Afternoon fellow anglers, I hope you all had a great Christmas and you were happy with the fishy bits you received as presents. So, its that time between Christmas and New Year’s. The Turkey has finally run out and looking forward to a lovely joint of roast beef on New Year’s Day.
I haven’t been fishing since last Wednesday. I know it has only been a week but it seems much longer and I was getting the itch to go. Last night we agreed it would be a family outing. But I found myself going on my own. Even though I love fishing with the kids and family, it was nice to hit the banks on my own and reflect on a busy and unusual year.
I was in two minds whether to hit the river or go to a club lake. I thought I would check the river first to see how it was. To my surprise it was quite calm and a steady flow in a certain section. I spoke to some fellow anglers who were already battling the cold and felt it was going to be a good day.
I went up river to a nice spot and started to fish. I hit a nice pocket of Roach and pulled in 17 fish, not bad I thought. I also had a lovely Perch which was a nice treat on red maggots. What I did notice with the Roach, is that some had Black Spot. I thought it would be a good opportunity to explain what Black Spot is and how it ends up on a fish.
Black Spot is a parasitic flatworm that appear as tiny black spots on the skin, fins and flesh of fish. There is no method of control to eliminate this problem. This organism does little harm to the fish. The main problem related with black-spot is the unsightly appearance it may cause.
What is remarkable is the life cycle of the parasite which is quite complex. It starts when a fish-eating bird (Great Blue Heron, Kingfisher) eats an infected fish. The black spot or worms are released and grow to sexual maturity in the bird’s intestine.
The adult worms pass eggs with the bird’s droppings.
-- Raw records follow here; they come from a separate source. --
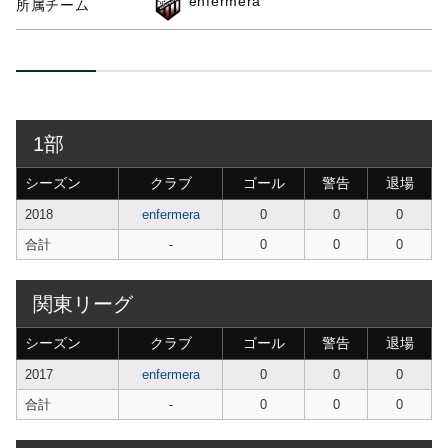
enfermera
所属チーム
1部
シーズン
クラブ
ゴール
警告
退場
2018
enfermera
0
0
0
合計
-
0
0
0
関東リーグ
シーズン
クラブ
ゴール
警告
退場
2017
enfermera
0
0
0
合計
-
0
0
0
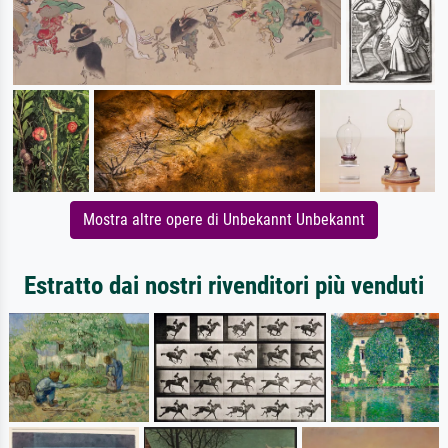
Mostra altre opere di Unbekannt Unbekannt
Estratto dai nostri rivenditori più venduti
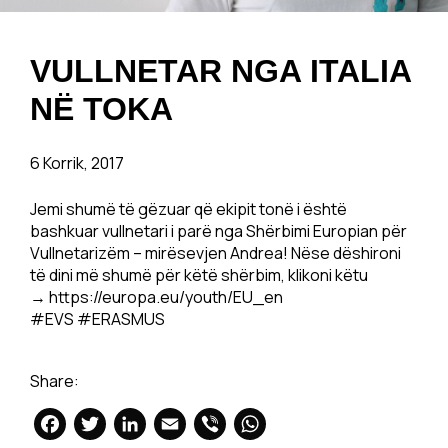
VULLNETAR NGA ITALIA
NË TOKA
6 Korrik, 2017
Jemi shumë të gëzuar që ekipit tonë i është
bashkuar vullnetari i parë nga Shërbimi Europian për
Vullnetarizëm – mirësevjen Andrea! Nëse dëshironi
të dini më shumë për këtë shërbim, klikoni këtu
→ https://europa.eu/youth/EU_en
#EVS #ERASMUS
Share:
Facebook
Twitter
LinkedIn
Email
Viber
WhatsApp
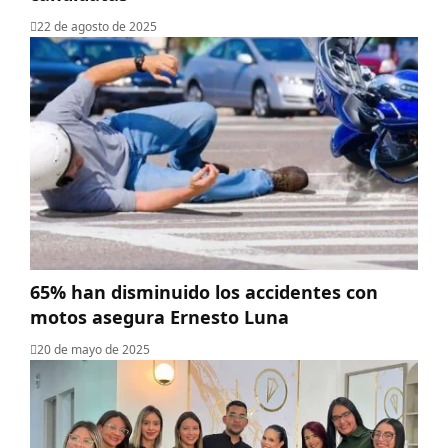
22 de agosto de 2025
65% han disminuido los accidentes con
motos asegura Ernesto Luna
20 de mayo de 2025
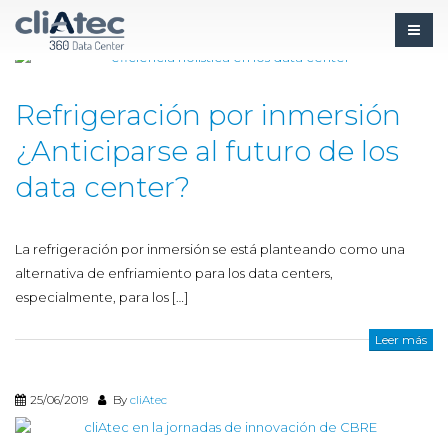
18/07/2019
By
cliAtec
Refrigeración por inmersión
¿Anticiparse al futuro de los
data center?
La refrigeración por inmersión se está planteando como una
alternativa de enfriamiento para los data centers,
especialmente, para los […]
Leer más
25/06/2019
By
cliAtec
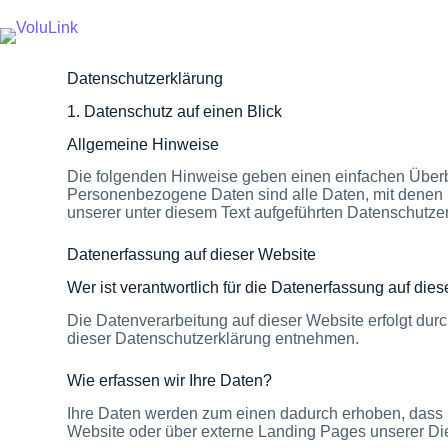
Soziale Organisationen
Datenschutz­erklärung
1. Datenschutz auf einen Blick
Allgemeine Hinweise
Die folgenden Hinweise geben einen einfachen Überb
Personenbezogene Daten sind alle Daten, mit denen 
unserer unter diesem Text aufgeführten Datenschutze
Datenerfassung auf dieser Website
Wer ist verantwortlich für die Datenerfassung auf die
Die Datenverarbeitung auf dieser Website erfolgt dur
dieser Datenschutzerklärung entnehmen.
Wie erfassen wir Ihre Daten?
Ihre Daten werden zum einen dadurch erhoben, dass Si
Website oder über externe Landing Pages unserer Die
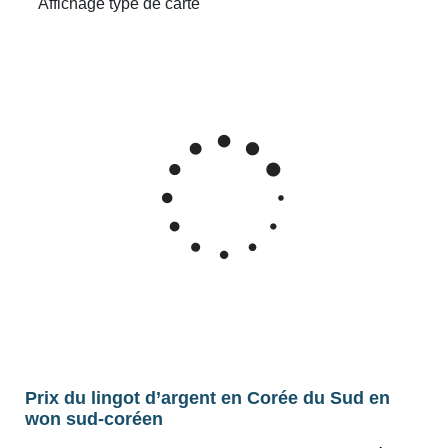
Prix du lingot d’argent en Corée du Sud en
won sud-coréen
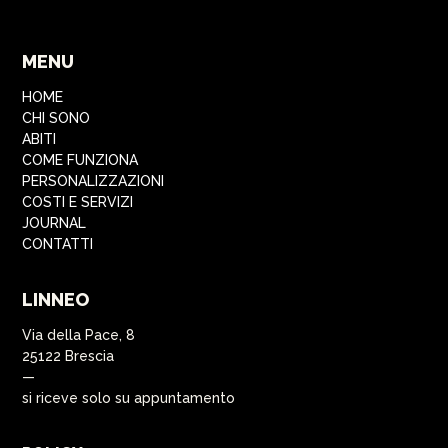
MENU
HOME
CHI SONO
ABITI
COME FUNZIONA
PERSONALIZZAZIONI
COSTI E SERVIZI
JOURNAL
CONTATTI
LINNEO
Via della Pace, 8
25122 Brescia
—
si riceve solo su appuntamento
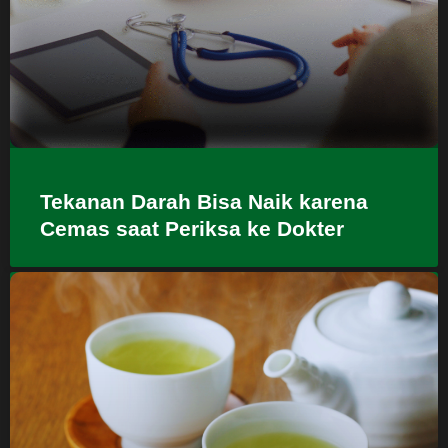
Tekanan Darah Bisa Naik karena
Cemas saat Periksa ke Dokter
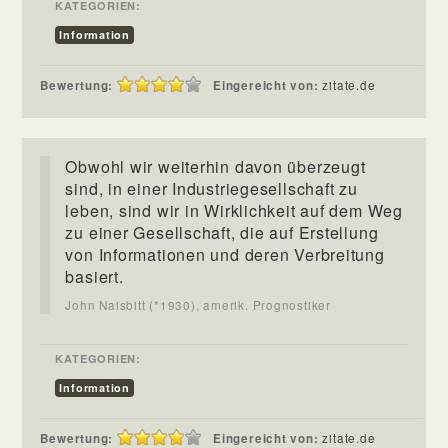
KATEGORIEN:
Information
Bewertung:
Eingereicht von:
zitate.de
Obwohl wir weiterhin davon überzeugt
sind, in einer Industriegesellschaft zu
leben, sind wir in Wirklichkeit auf dem Weg
zu einer Gesellschaft, die auf Erstellung
von Informationen und deren Verbreitung
basiert.
John Naisbitt (*1930), amerik. Prognostiker
KATEGORIEN:
Information
Bewertung:
Eingereicht von:
zitate.de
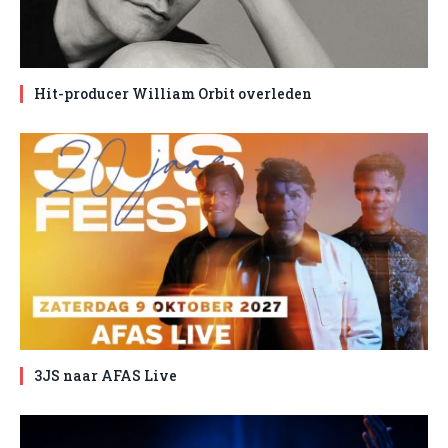
Hit-producer William Orbit overleden
3JS naar AFAS Live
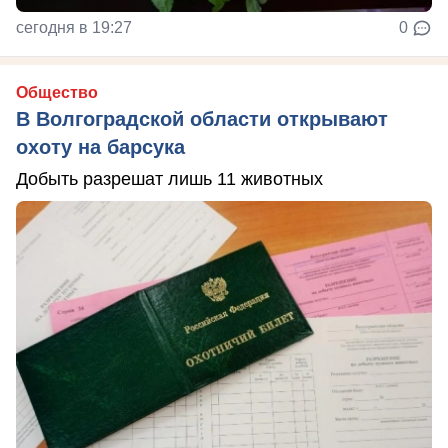
сегодня в 19:27
0
Общество
В Волгоградской области открывают
охоту на барсука
Добыть разрешат лишь 11 животных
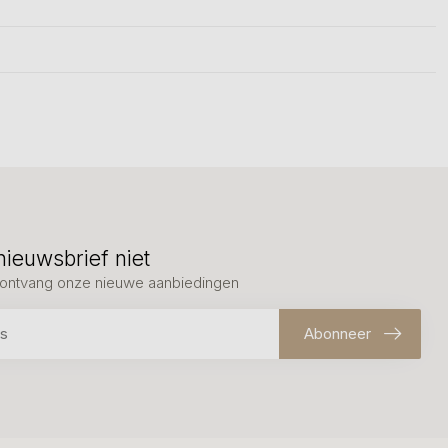
nieuwsbrief niet
en ontvang onze nieuwe aanbiedingen
Abonneer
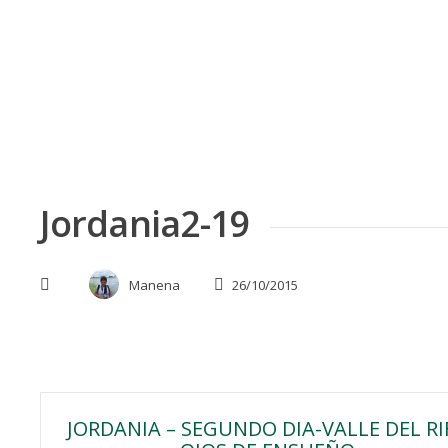
Skip
to
content
Jordania2-19
Manena
26/10/2015
Navegación
JORDANIA – SEGUNDO DIA-VALLE DEL RI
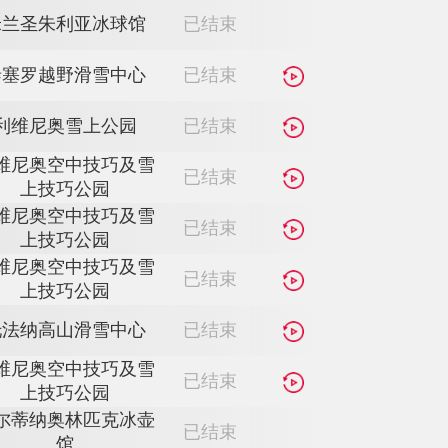
利维尼奥雪上公园
已结束
泰塞罗越野滑雪中心
已结束
利维尼奥雪上公园
已结束
米兰圣朱利亚冰球馆
已结束
泰塞罗越野滑雪中心
已结束
利维尼奥雪上公园
已结束
利维尼奥空中技巧及雪
已结束
上技巧公园
利维尼奥空中技巧及雪
已结束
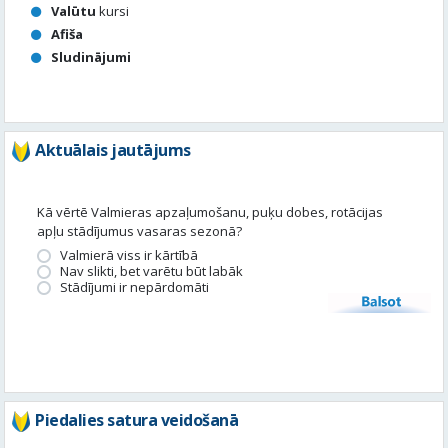
Valūtu
kursi
Afiša
Sludinājumi
Aktuālais jautājums
Kā vērtē Valmieras apzaļumošanu, puķu dobes, rotācijas
apļu stādījumus vasaras sezonā?
Valmierā viss ir kārtībā
Nav slikti, bet varētu būt labāk
Stādījumi ir nepārdomāti
Balsot
Piedalies satura veidošanā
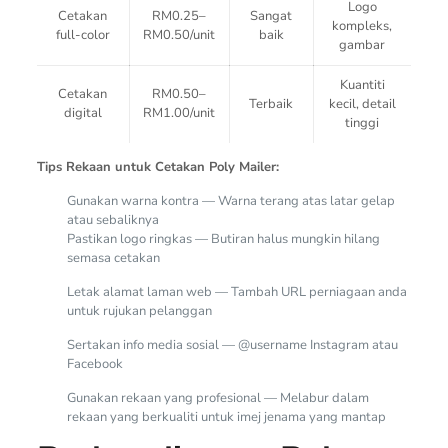
Logo
Cetakan
RM0.25–
Sangat
kompleks,
full-color
RM0.50/unit
baik
gambar
Kuantiti
Cetakan
RM0.50–
Terbaik
kecil, detail
digital
RM1.00/unit
tinggi
Tips Rekaan untuk Cetakan Poly Mailer:
Gunakan warna kontra — Warna terang atas latar gelap
atau sebaliknya
Pastikan logo ringkas — Butiran halus mungkin hilang
semasa cetakan
Letak alamat laman web — Tambah URL perniagaan anda
untuk rujukan pelanggan
Sertakan info media sosial — @username Instagram atau
Facebook
Gunakan rekaan yang profesional — Melabur dalam
rekaan yang berkualiti untuk imej jenama yang mantap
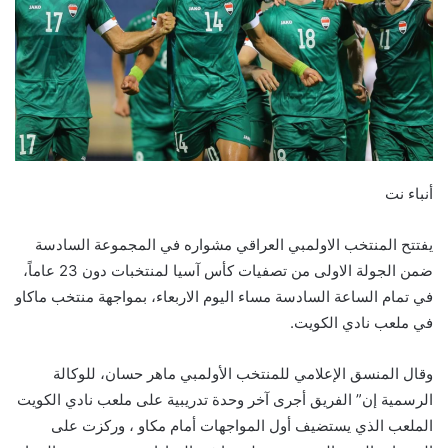
أنباء نت
يفتتح المنتخب الاولمبي العراقي مشواره في المجموعة السادسة
ضمن الجولة الاولى من تصفيات كأس آسيا لمنتخبات دون 23 عاماً،
في تمام الساعة السادسة مساء اليوم الاربعاء، بمواجهة منتخب ماكاو
في ملعب نادي الكويت.
وقال المنسق الإعلامي للمنتخب الأولمبي ماهر حسان، للوكالة
الرسمية إن” الفريق أجرى آخر وحدة تدريبية على ملعب نادي الكويت
الملعب الذي يستضيف أول المواجهات أمام مكاو ، وركزت على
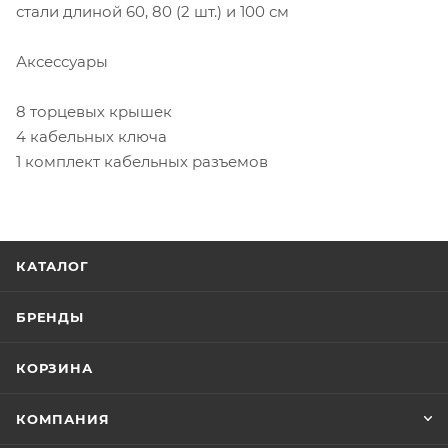
стали длиной 60, 80 (2 шт.) и 100 см
Аксессуары
8 торцевых крышек
4 кабельных ключа
1 комплект кабельных разъемов
КАТАЛОГ
БРЕНДЫ
КОРЗИНА
КОМПАНИЯ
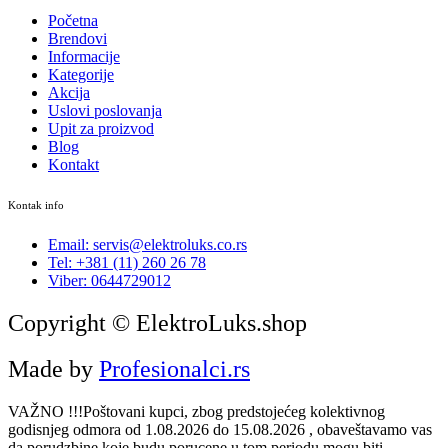
Početna
Brendovi
Informacije
Kategorije
Akcija
Uslovi poslovanja
Upit za proizvod
Blog
Kontakt
Kontak info
Email: servis@elektroluks.co.rs
Tel: +381 (11) 260 26 78
Viber: 0644729012
Copyright © ElektroLuks.shop
Made by
Profesionalci.rs
VAŽNO !!!Poštovani kupci, zbog predstojećeg kolektivnog
godisnjeg odmora od 1.08.2026 do 15.08.2026 , obaveštavamo vas
da porudzbine koje budu porucene u tom periodu mogu biti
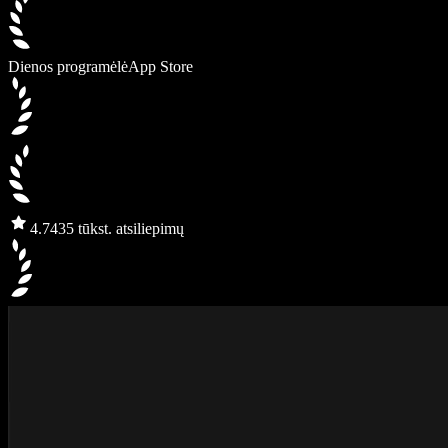
Dienos programėlė
App Store
4.7
435 tūkst. atsiliepimų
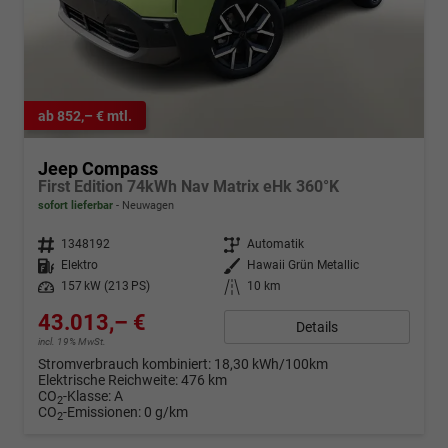
ab 852,– € mtl.
Jeep Compass
First Edition 74kWh Nav Matrix eHk 360°K
sofort lieferbar
Neuwagen
Fahrzeugnr.
1348192
Getriebe
Automatik
Kraftstoff
Elektro
Außenfarbe
Hawaii Grün Metallic
Leistung
157 kW (213 PS)
Kilometerstand
10 km
43.013,– €
Details
incl. 19% MwSt.
Stromverbrauch kombiniert:
18,30 kWh/100km
Elektrische Reichweite:
476 km
CO
-Klasse:
A
2
CO
-Emissionen:
0 g/km
2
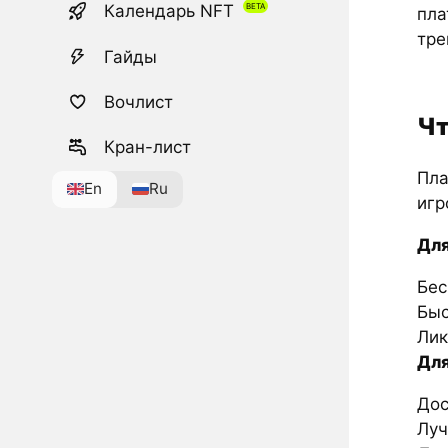
Календарь NFT
пла
тре
Гайды
Вочлист
Чт
Кран-лист
Пла
En
Ru
игр
Для
Бес
Быс
Лик
Для
Дос
Луч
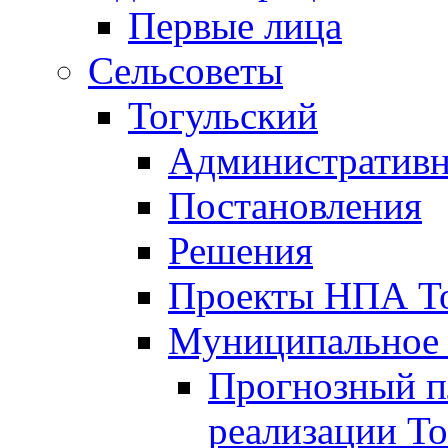
Первые лица
Сельсоветы
Тогульский
Административн
Постановления
Решения
Проекты НПА То
Муниципальное
Прогнозный пл
реализации То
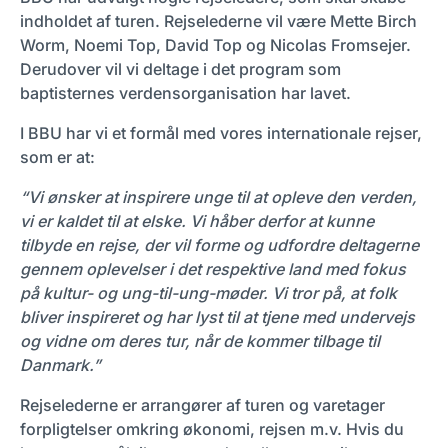
indholdet af turen. Rejselederne vil være Mette Birch
Worm, Noemi Top, David Top og Nicolas Fromsejer.
Derudover vil vi deltage i det program som
baptisternes verdensorganisation har lavet.
I BBU har vi et formål med vores internationale rejser,
som er at:
“Vi ønsker at inspirere unge til at opleve den verden,
vi er kaldet til at elske. Vi håber derfor at kunne
tilbyde en rejse, der vil forme og udfordre deltagerne
gennem oplevelser i det respektive land med fokus
på kultur- og ung-til-ung-møder. Vi tror på, at folk
bliver inspireret og har lyst til at tjene med undervejs
og vidne om deres tur, når de kommer tilbage til
Danmark.”
Rejselederne er arrangører af turen og varetager
forpligtelser omkring økonomi, rejsen m.v. Hvis du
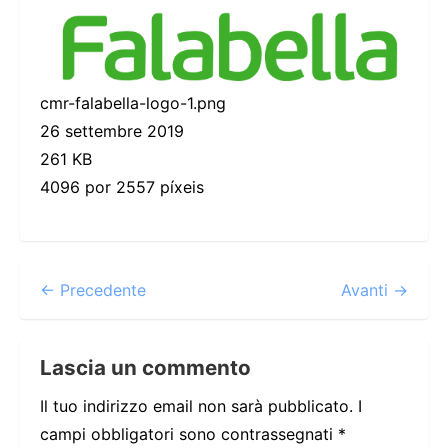
cmr-falabella-logo-1.png
26 settembre 2019
261 KB
4096 por 2557 píxeis
← Precedente
Avanti →
Lascia un commento
Il tuo indirizzo email non sarà pubblicato.
I
campi obbligatori sono contrassegnati
*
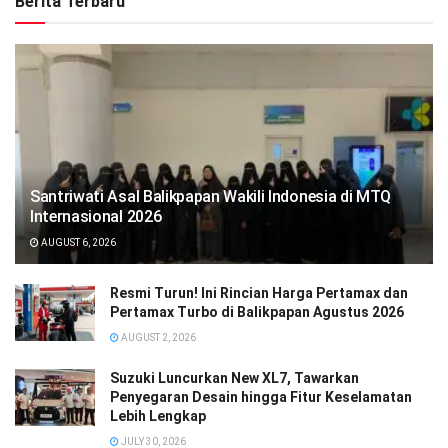
Berita Terbaru
Santriwati Asal Balikpapan Wakili Indonesia di MTQ
Internasional 2026
AUGUST 6, 2026
Resmi Turun! Ini Rincian Harga Pertamax dan
Pertamax Turbo di Balikpapan Agustus 2026
AUGUST 2, 2026
Suzuki Luncurkan New XL7, Tawarkan
Penyegaran Desain hingga Fitur Keselamatan
Lebih Lengkap
JULY 30, 2026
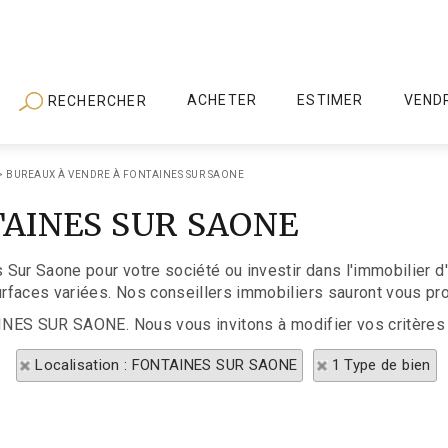
ACHETER
ESTIMER
VEND
RECHERCHER
>
BUREAUX À VENDRE À FONTAINES SUR SAONE
NTAINES SUR SAONE
 Sur Saone pour votre société ou investir dans l'immobilier 
faces variées. Nos conseillers immobiliers sauront vous prop
AINES SUR SAONE. Nous vous invitons à modifier vos critères 
Localisation : FONTAINES SUR SAONE
1 Type de bien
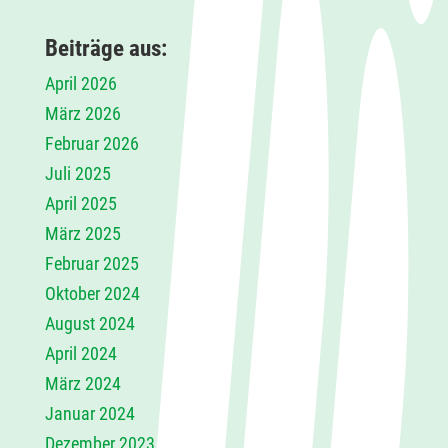
Beiträge aus:
April 2026
März 2026
Februar 2026
Juli 2025
April 2025
März 2025
Februar 2025
Oktober 2024
August 2024
April 2024
März 2024
Januar 2024
Dezember 2023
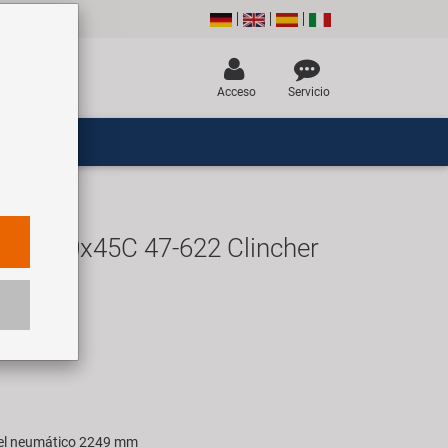
Acceso
Servicio
an 700x45C 47-622 Clincher
UR
ara 1 pieza
del neumático 2249 mm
When the eggs reach water, they hatch into free-swimming organisms which then penetrate snails for further development. Finally, after leaving the snails they burrow into the skin of fish and form a cyst. The fish scales surround the cyst with black pigment that gives the disease its name. If an infected fish is consumed by a bird, the cycle starts again.
I hope you found that interesting or useful. Obviously if the fish is riddled with Black Spot, take as many pictures as possible and report it to the Environment Agency. They should then look to see how serious it is.